Across regions, many women described the early years as a period of quiet testing. Instructions questioned more often. Mistakes noticed faster. Staying late not because of gender alone, but because newness itself attracts scrutiny. Yet the response was remarkably similar: less argument, more results. Instead of contesting assumptions, they outperformed them. Authority, they learned, is not demanded in estates. It is accumulated.
One assumption surfaced repeatedly, regardless of country: that women are naturally better suited to offices than fields. Documentation, audits, filing – “safe” work. Several respondents challenged this gently but firmly. Field exposure, they argued, should not be gendered. When women are confined to compliance roles, estates do not just limit women – they limit their own leadership pipeline. Balanced exposure produces better managers, not just fairer ones.
What kept these women from leaving when others did was not a single factor. For some, it was curiosity that slowly turned into conviction. For others, sheer stubbornness. Many cited mentors – male and female – who saw potential before confidence arrived. Family support mattered, especially at senior levels, but so did systems that slowly evolved: training, safety structures, clearer policies, and in some cases, gender committees and institutional backing. Stability, learning opportunities, and the quiet dignity of estate life also played a role. Plantations, when they work, reward those who stay.
When asked about the future, the leadership they imagined was strikingly consistent across borders. Not command-and-control. Not fear-based authority. They spoke of leaders who are approachable but firm, data-driven yet humane, technically strong yet open to feedback. Leadership defined not by volume, but by reliability. To make this future possible for more women, they pointed to changes that go beyond slogans: objective performance systems, mentoring, mechanisation to reduce brute labour dependency, work-life balance, and a deliberate shift away from “old-timer” mentalities that confuse stamina with leadership.

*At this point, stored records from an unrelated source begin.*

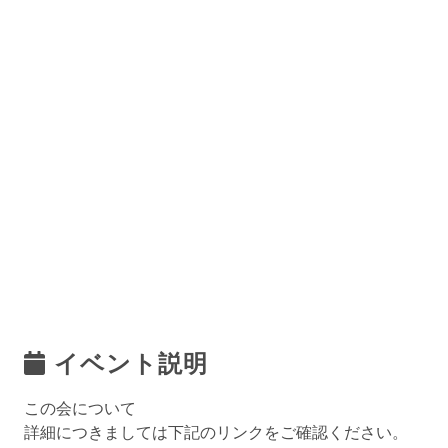
イベント説明
この会について
詳細につきましては下記のリンクをご確認ください。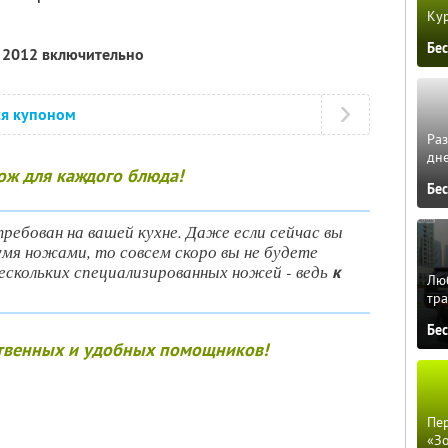
Кур
Бе
я 2012 включительно
ся купоном
Ра
дне
ож для каждого блюда!
Бе
ребован на вашей кухне. Даже если сейчас вы
умя ножами, то совсем скоро вы не будете
ескольких специализированных ножей - ведь
к
Люб
тра
Бе
твенных и удобных помощников!
Пер
«З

Their advice to younger women was neither romantic nor discouraging. Give yourself time. Three years was a recurring benchmark – long enough to understand the estate, the people, and yourself. Do not wait to feel ready. Read doubt as awareness, not weakness. The estate is demanding, sometimes unkind, often unforgiving – but it is also one of the most honest classrooms available. Those who enter with integrity, curiosity and resilience do not just survive. They grow.

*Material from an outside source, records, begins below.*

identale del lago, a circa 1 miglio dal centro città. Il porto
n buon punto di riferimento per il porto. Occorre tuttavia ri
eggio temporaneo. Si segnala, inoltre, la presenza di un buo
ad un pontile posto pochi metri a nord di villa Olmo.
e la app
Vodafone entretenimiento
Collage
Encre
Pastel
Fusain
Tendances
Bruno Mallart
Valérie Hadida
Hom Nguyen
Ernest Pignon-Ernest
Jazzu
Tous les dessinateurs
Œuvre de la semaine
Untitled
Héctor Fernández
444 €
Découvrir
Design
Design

What emerges from these voices is not grievance, but clarity. Women who succeed in estates do not do so because the system favours them. They succeed because they learn to navigate a system that was not designed with them in mind – and, over time, quietly reshape it.
Across all operations, the message is the same: when women are allowed to stay long enough, supported well enough, and judged fairly enough, the estate responds. Not with applause. With results. And in plantations, that is the only language that truly matters.
What is striking is that a fresh round of Q&A interviews with nine women executive planters today aligns closely with the UiTM/Unimas study, confirming that the field has not changed its story – only its cast.
From whisper to proof
The UiTM/Unimas study asked us to listen. Siti, Lilis, and the younger women now stepping into estates show us what listening makes possible. They are not symbols, not slogans, not diversity statistics. They are outcomes.
They remind us that when systems invest sincerely, when bias loosens its quiet grip, and when women are allowed to stay long enough to master the field, leadership does not need applause to be legitimate. It does not arrive with banners or speeches. It earns its place through results.
The field whispered. These women answered – with proof.